> **Task brief**
Could you copy all of the records below with "Read it carefully" swapped for "Examine it closely" and nothing else altered, leaving out the pictures?

> **Extracted information**
╔══

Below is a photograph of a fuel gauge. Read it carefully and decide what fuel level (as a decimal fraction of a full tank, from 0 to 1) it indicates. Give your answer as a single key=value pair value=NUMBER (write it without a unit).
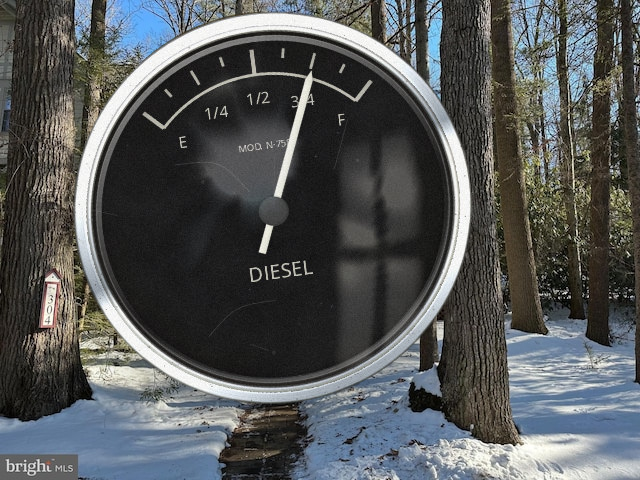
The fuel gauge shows value=0.75
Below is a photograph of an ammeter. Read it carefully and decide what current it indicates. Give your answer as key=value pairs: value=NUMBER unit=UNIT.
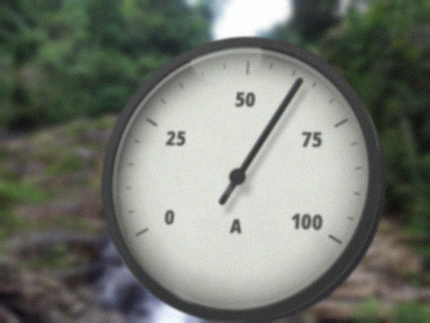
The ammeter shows value=62.5 unit=A
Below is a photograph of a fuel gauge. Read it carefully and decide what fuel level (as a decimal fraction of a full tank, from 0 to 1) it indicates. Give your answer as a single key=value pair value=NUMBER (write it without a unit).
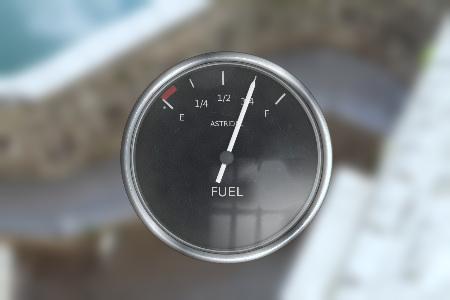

╚══

> **Exercise answer**
Below is a photograph of a fuel gauge. Examine it closely and decide what fuel level (as a decimal fraction of a full tank, from 0 to 1) it indicates. Give your answer as a single key=value pair value=NUMBER (write it without a unit).
The fuel gauge shows value=0.75
Below is a photograph of an ammeter. Examine it closely and decide what current it indicates. Give your answer as key=value pairs: value=NUMBER unit=UNIT.
The ammeter shows value=62.5 unit=A
Below is a photograph of a fuel gauge. Examine it closely and decide what fuel level (as a decimal fraction of a full tank, from 0 to 1) it indicates. Give your answer as a single key=value pair value=NUMBER (write it without a unit).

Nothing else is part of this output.